Getline Notes (The GNU Awk User’s Guide)

From Get docs
Gawk/docs/latest/Getline-Notes


4.10.9 Points to Remember About getline

Here are some miscellaneous points about getline that you should bear in mind:

  • When getline changes the value of $0 and NF, awk does not automatically jump to the start of the program and start testing the new record against every pattern. However, the new record is tested against any subsequent rules.
  • Some very old awk implementations limit the number of pipelines that an awk program may have open to just one. In gawk, there is no such limit. You can open as many pipelines (and coprocesses) as the underlying operating system permits.
  • An interesting side effect occurs if you use getline without a redirection inside a BEGIN rule.

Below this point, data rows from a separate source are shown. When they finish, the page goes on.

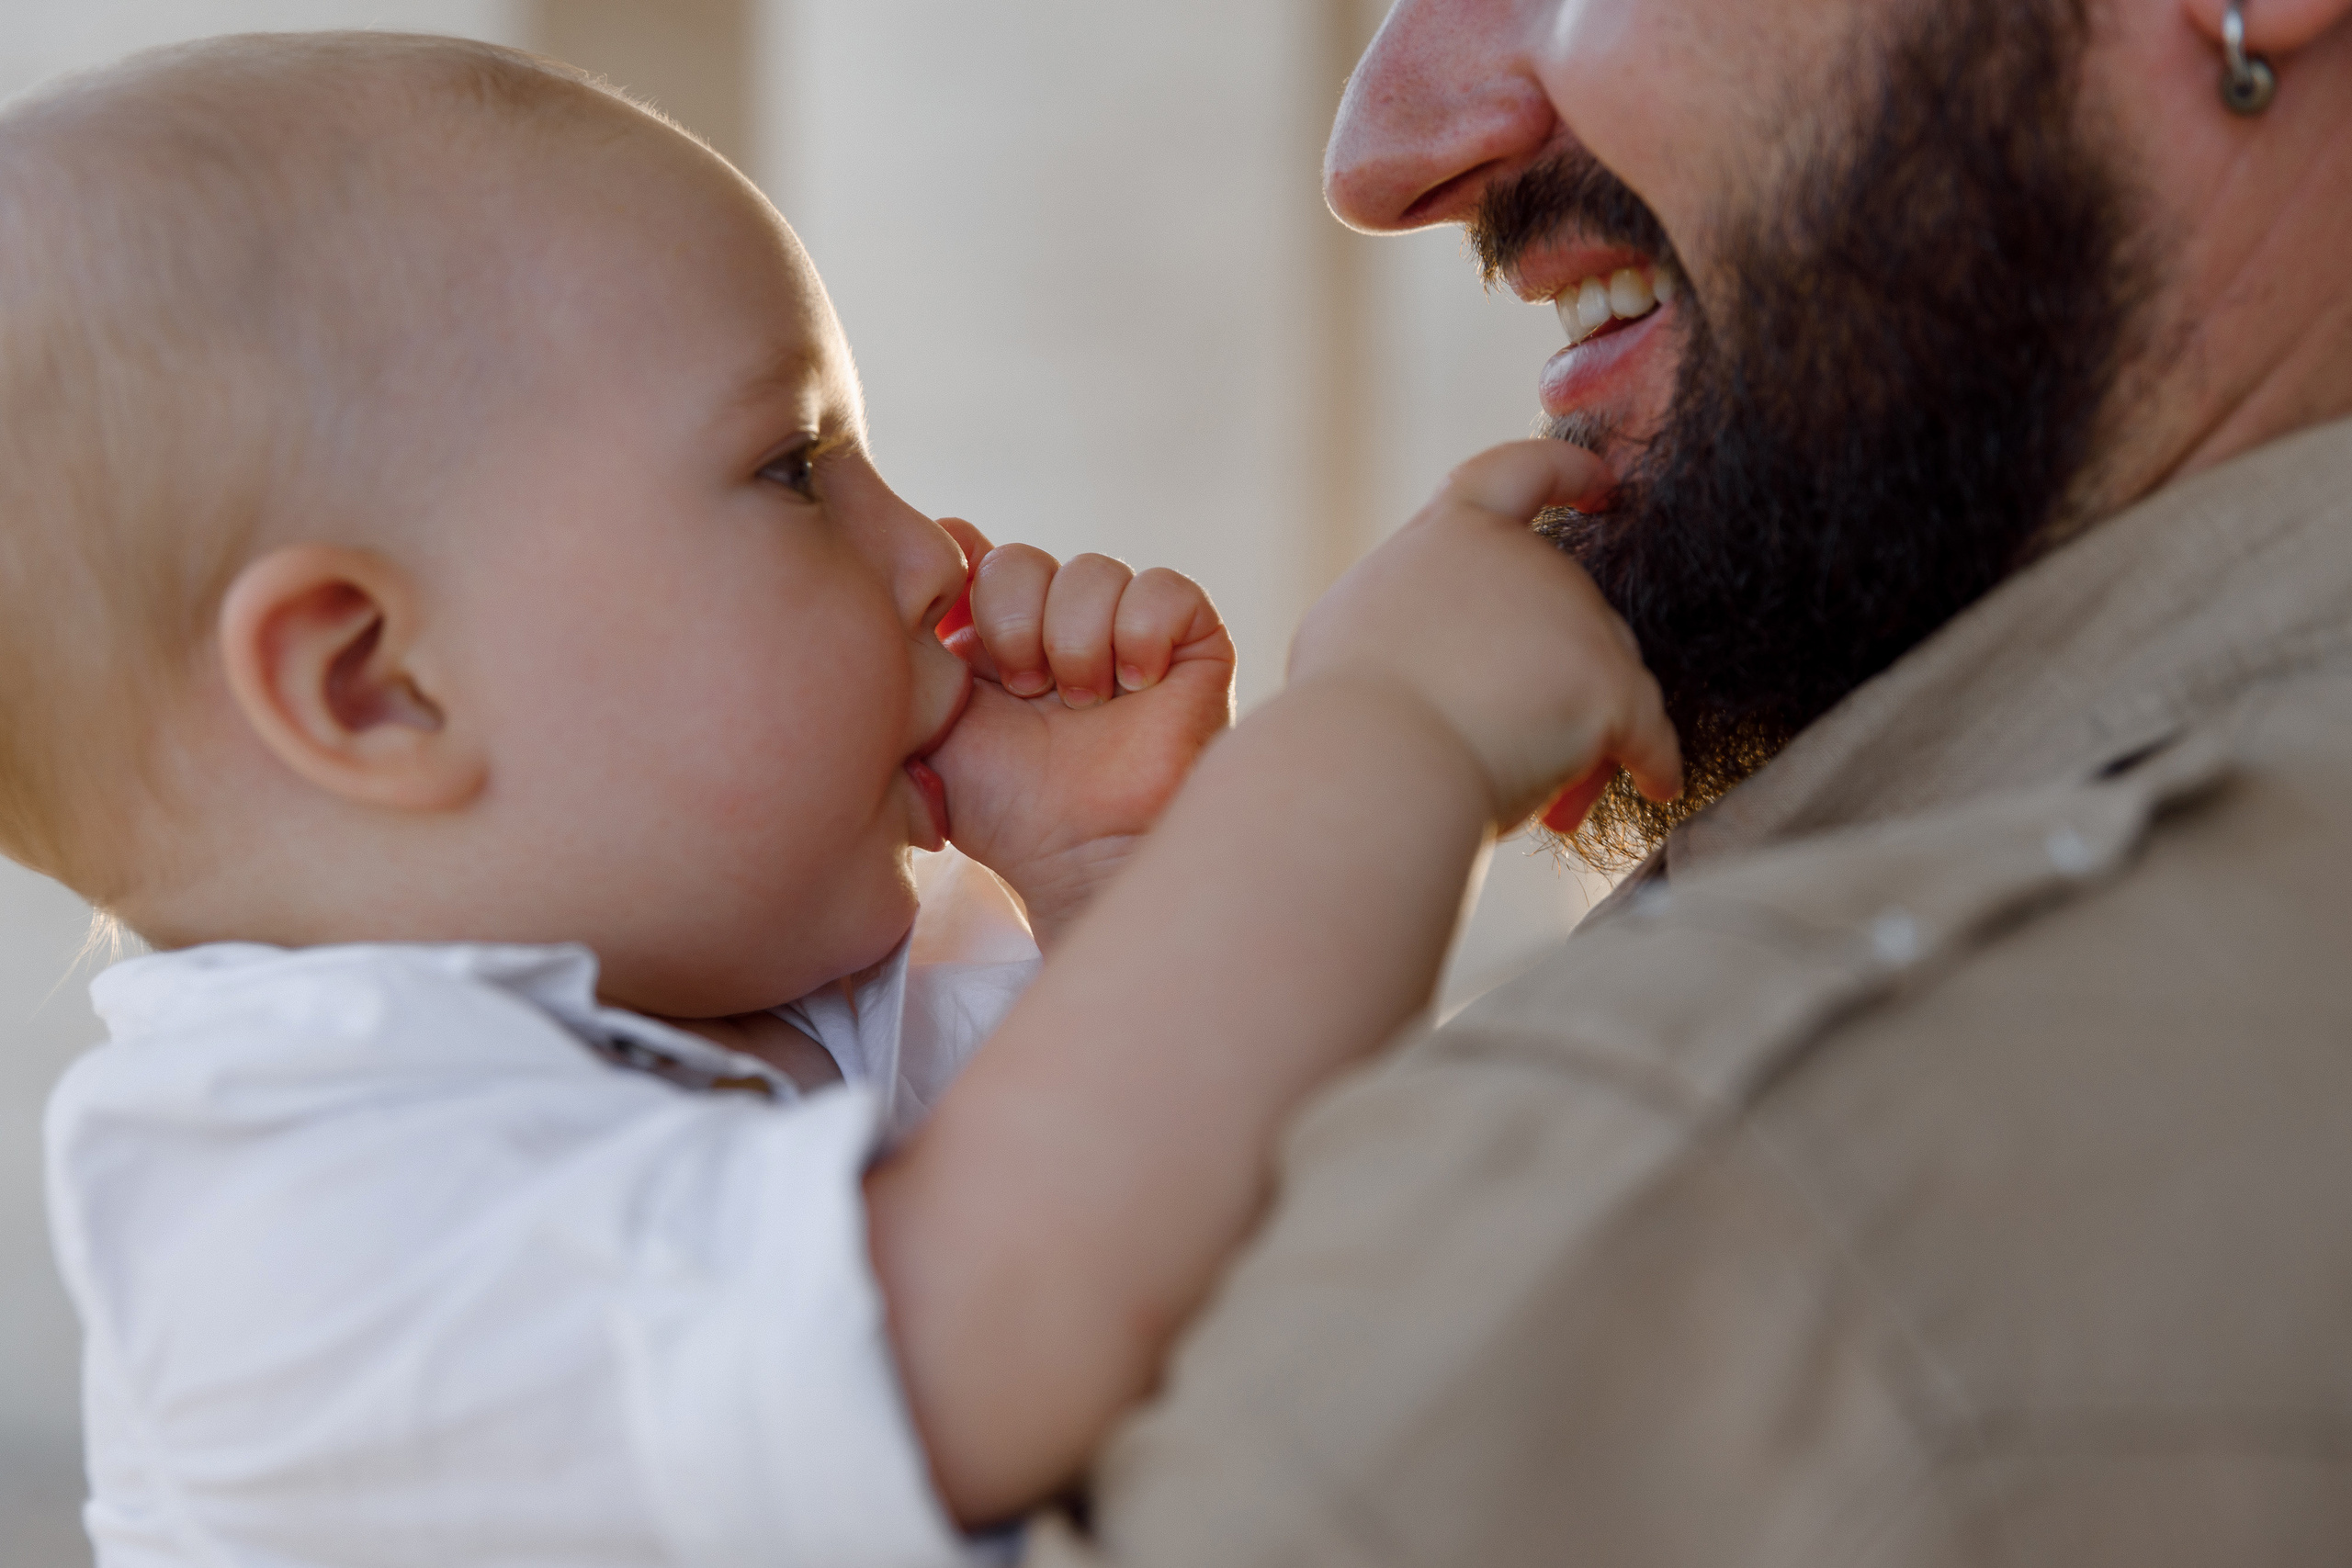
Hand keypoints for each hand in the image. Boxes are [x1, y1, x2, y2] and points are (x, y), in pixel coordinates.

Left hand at [926, 521, 1233, 943]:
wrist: (1081, 853)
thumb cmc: (1006, 809)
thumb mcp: (930, 728)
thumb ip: (911, 660)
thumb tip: (904, 593)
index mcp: (995, 636)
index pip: (971, 552)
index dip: (961, 573)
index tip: (955, 629)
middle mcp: (1059, 624)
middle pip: (1021, 559)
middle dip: (1012, 621)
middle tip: (1026, 690)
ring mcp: (1126, 629)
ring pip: (1092, 569)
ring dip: (1075, 640)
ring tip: (1083, 703)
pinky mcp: (1192, 641)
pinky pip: (1163, 589)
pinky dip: (1141, 632)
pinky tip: (1136, 685)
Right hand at [1289, 441, 1681, 830]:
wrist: (1373, 762)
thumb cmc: (1344, 711)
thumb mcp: (1355, 624)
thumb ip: (1407, 606)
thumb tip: (1420, 627)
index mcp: (1453, 533)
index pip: (1519, 474)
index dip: (1568, 473)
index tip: (1602, 484)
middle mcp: (1525, 562)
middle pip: (1567, 615)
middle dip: (1552, 682)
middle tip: (1522, 751)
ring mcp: (1573, 620)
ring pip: (1608, 675)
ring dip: (1585, 736)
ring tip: (1555, 808)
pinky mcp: (1610, 687)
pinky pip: (1650, 732)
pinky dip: (1653, 762)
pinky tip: (1654, 786)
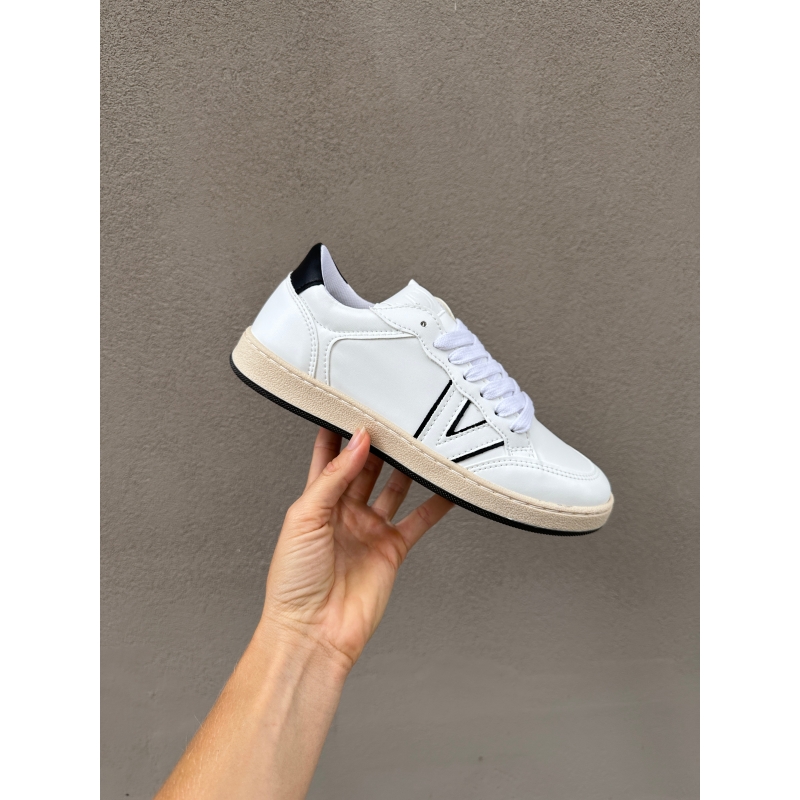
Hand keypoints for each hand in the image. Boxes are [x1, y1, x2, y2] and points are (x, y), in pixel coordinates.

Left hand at [260, 426, 452, 669]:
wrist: (313, 631)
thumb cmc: (293, 580)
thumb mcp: (305, 517)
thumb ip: (334, 477)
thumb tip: (359, 440)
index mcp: (317, 501)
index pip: (331, 455)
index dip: (341, 430)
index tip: (356, 402)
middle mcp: (345, 511)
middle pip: (367, 467)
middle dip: (381, 442)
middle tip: (398, 415)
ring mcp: (370, 529)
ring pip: (395, 487)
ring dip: (409, 466)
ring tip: (424, 440)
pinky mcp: (392, 548)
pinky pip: (419, 520)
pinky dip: (436, 504)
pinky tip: (449, 486)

Because an unredirected getline reads from the command-line data files, the first getline command causes awk to set the value of FILENAME. Normally, FILENAME does not have a value inside BEGIN rules, because you have not yet started to process the command-line data files. (d.c.) (See The BEGIN and END Special Patterns; also see section Built-in Variables That Convey Information.)
  • Using FILENAME with getline (‘getline < FILENAME’) is likely to be a source of confusion. awk opens a separate input stream from the current input file. However, by not using a variable, $0 and NF are still updated. If you’re doing this, it’s probably by accident, and you should reconsider what it is you’re trying to accomplish.
  • Summary of getline Variants, presents a table summarizing the getline variants and which variables they can affect. It is worth noting that those variants that do not use redirection can cause FILENAME to be updated if they cause awk to start reading a new input file.
  • If the variable being assigned is an expression with side effects, different versions of awk behave differently upon encountering end-of-file. Some versions don’t evaluate the expression; many versions (including gawk) do. Here is an example, courtesy of Duncan Moore:

    BEGIN {
        system("echo 1 > f")
        while ((getline a[++c] < "f") > 0) { }
        print c
    }

    Here, the side effect is the ‘++c’. Is c incremented if end-of-file is encountered before the element in a is assigned?

    gawk treats getline like a function call, and evaluates the expression ‘a[++c]’ before attempting to read from f. However, some versions of awk only evaluate the expression once they know that there is a string value to be assigned.